This project investigated Metabolomics-based applications (LC-MS and GC-MS) to advance cyanobacterial toxin detection and analysis in water to:
• Understand the biochemical triggers for cyanobacterial blooms.
• Identification of any new potential toxins produced from blooms.
• Assess the application of metabolomics  for the rapid detection of cyanobacterial toxins and identification of unknown toxins.
• Asses the cost effectiveness and time efficient technique.
• Characterise the biomolecules present in bloom as toxins are produced.

Thesis underway.

Viruses are responsible for more than 50% of all health-care associated gastroenteritis. Of those, norovirus is the leading cause of viral gastroenteritis and adenovirus which  can cause a wide range of clinical diseases. Molecular surveillance of these viruses is essential to identifying prevalent strains that link to epidemics. This is the first Australian study to assess population-level epidemiology of norovirus and adneovirus, highlighting the benefits of using both clinical and environmental samples for surveillance of viruses circulation within the population. A better understanding of the viral strains’ distribution enhances the development of successful vaccines.

PhD Thesis completed by Jennifer Hoi Yin Lun in August 2018.

This research identified and validated the impacts of particle-pathogen association on the disinfection of various microorganisms in the treated wastewater effluents.

PhD Thesis completed by Charndeep Chahal in April 2020.

Anabaena circinalis, is a commonly occurring cyanobacterial species in Australian source waters. Its presence poses a number of health and aesthetic issues for drinking water quality due to its production of secondary metabolites. This project isolated and characterised a novel toxic fraction from the Anabaena culture.

Honours Thesis completed by Stefania Sotora in November 2012.

This project addressed the removal rate of ammonia by microorganisms and designed a pathogen survey to establish the level of contaminants present within influent water at the Aquifer storage and recovery site at the Aldinga Aquifer.

Honours Thesis completed by Kimberly A. Sieburn in November 2011.
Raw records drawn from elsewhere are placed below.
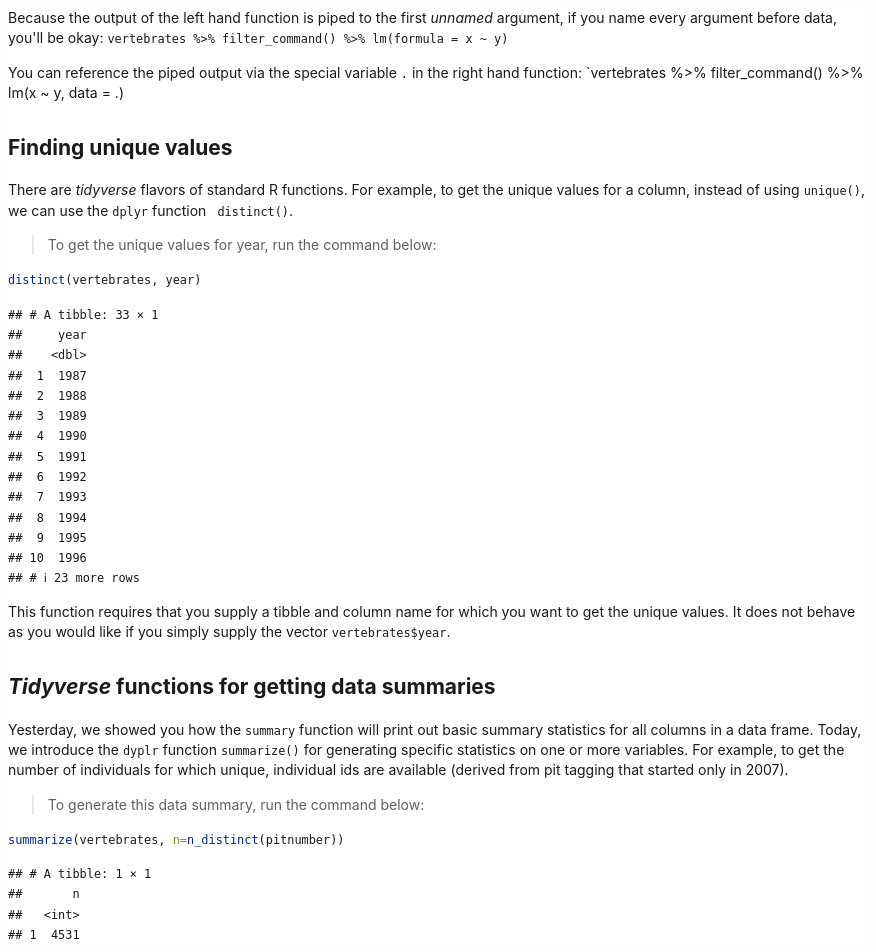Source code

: Because the output of the left hand function is piped to the first *unnamed* argument, if you name every argument before data, you'll be okay:
`vertebrates %>% filter_command() %>% lm(formula = x ~ y)`

You can reference the piped output via the special variable `.` in the right hand function: 
`vertebrates %>% filter_command() %>% lm(x ~ y, data = .)

## Finding unique values
There are *tidyverse* flavors of standard R functions. For example, to get the unique values for a column, instead of using ```unique()```, we can use the ```dplyr``` function ``` distinct()```.

> To get the unique values for year, run the command below:


```r
distinct(vertebrates, year)
```

```
## # A tibble: 33 × 1
##     year
##    <dbl>
##  1  1987
##  2  1988
##  3  1989
##  4  1990
##  5  1991
##  6  1992
##  7  1993
##  8  1994
##  9  1995
## 10  1996
## # ℹ 23 more rows
```

This function requires that you supply a tibble and column name for which you want to get the unique values. It does not behave as you would like if you simply supply the vector ```vertebrates$year```.

## *Tidyverse* functions for getting data summaries

Yesterday, we showed you how the ```summary``` function will print out basic summary statistics for all columns in a data frame. Today, we introduce the ```dyplr``` function ```summarize()``` for generating specific statistics on one or more variables. For example, to get the number of individuals for which unique, individual ids are available (derived from pit tagging that started only in 2007).

> To generate this data summary, run the command below:


```r
summarize(vertebrates, n=n_distinct(pitnumber))
```

```
## # A tibble: 1 × 1
##       n
##   <int>
## 1  4531
```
Wastewater must be treated to remove four classes of pollutants to levels that regulators consider safe for discharge to the environment: these are nutrients, micropollutants, total suspended solids and pathogens. Utilities are granted licenses to discharge based on the performance of their wastewater treatment plants (WWTPs) and legislation-derived guidelines which consider the social, economic, and environmental impacts of wastewater discharge. The problem is that there are substantial interpretative differences between States and jurisdictions. This research established a standard risk assessment framework that provides a transparent method for assessing the relative benefits of different disposal and treatment options, and which can be applied uniformly across Australia.

Water treatment by micro- or ultrafiltration, or reverse osmosis is applied to a range of purposes, including recycling wastewater or reducing contamination sufficiently to make it safe for discharge to the environment. The problem is that membranes age, foul, are blocked by compounds in the feedwater and stop working. Ceramic membranes last longer and are more resistant to cleaning and defouling processes than other types of membranes. This research used a 25m2 ceramic microfiltration membrane pilot plant installed downstream of an ozone disinfection process to examine the effect of the integrated combination of these two units on turbid (3-5 NTU), highly fouling secondary effluent from a wastewater treatment plant. Adding coagulation with ‘PAC’ to the process stream more than doubled (flux) flows through the membrane. The pathogen indicators E. coli and MS2 were used to calculate Log Removal Values of >3.2 and 4 for protozoans and viruses respectively. It was concluded that the hybrid ozone-PAC – ceramic membrane treatment process was highly effective for treating and recycling challenging wastewaters.